Sunday, May 6, 2012

Painting, theory and everything I didn't write

This is another one of those blog posts that are originally supposed to be an update but really is a therapeutic way of channeling built-up frustration, I'm afraid. I've been working hard lately, not so hard that I don't have the potential to work even more (there's always that potential), but I do find myself working on multiple projects and ideas at the same time. The only problem with that is it makes my inner people pleaser come to life and torture me.

Because out of all these projects and ideas, how many have I completed and how many will be completed in the near future? If they actually do get finished, are they any good at all or just ready to be trashed?

When I get an idea, I usually spend a lot of time going over it in my head, making sketches and trying out possibilities. It's when I actually start to work on it that things start to go south - especially when it comes to painting. Because when I paint, the original idea starts to fade and I become more and more eaten up with technical questions and whether the brushstrokes are "correct" or "incorrect" or look the way I want them to look like. Often I have an idea in my head of what I want it to look and this idea overshadows what I want to communicate, and just the fact that I allow it to happen frequently causes my self confidence to plummet. I just have to take a step back and try to understand what I'm actually doing.

I won't pretend that I have the answer to that question yet. Instead I marvel at how painting and theory (idea) become so separated in my head once I start the painting process. It genuinely scares me that I know that if someone asked me casually what I meant by my latest painting I wouldn't be able to answer, because a lot of the preparatory work probably was done by thinking in images or loose strands of half sentences.

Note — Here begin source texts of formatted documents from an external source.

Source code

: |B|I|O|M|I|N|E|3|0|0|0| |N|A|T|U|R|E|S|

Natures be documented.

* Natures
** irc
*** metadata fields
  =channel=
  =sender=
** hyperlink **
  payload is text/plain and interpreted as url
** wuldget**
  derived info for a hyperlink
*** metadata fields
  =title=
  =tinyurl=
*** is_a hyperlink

 Taking that infamous step back I think that not letting theory or original idea get in the way of the exploration would be the ideal goal - but not an easily obtainable one. There is always that duality in me; one part wants freedom and creativity, whereas the other just wants to be acknowledged and achieve technical brilliance. The theoretical, art historical part of me continues to oscillate between the two and sprinkle whichever project I'm working on with self doubt and insecurities.

Which is why I have posted about similar situations before, and this probably won't be the last time. I had originally intended for this "speech" to be left offline in my own personal archive, but I decided to publish it anyway, hence the second point in the blog post title.

 I seem to "write" in my head continuously. A lot of the time I know very specifically what I want to write about, sometimes I would try to figure it out as I go but not end up writing or publishing anything. Bottom line - I chicken out. I feel the world (the art world in particular) could do without my views, and that the insecurity of not knowing the reactions is enough to keep me from writing altogether.

 I recently thought, where does all this unwritten text end up? Is it heaped somewhere in my mind's external hard drive like a back-up version you don't really need, or is it deleted instantly leaving only faint traces of its existence?

 Of course you could say that the art theoretical/intellectually stimulating side of the text would suffer on behalf of sincerity and whimsical language....I'm working up the courage to not care.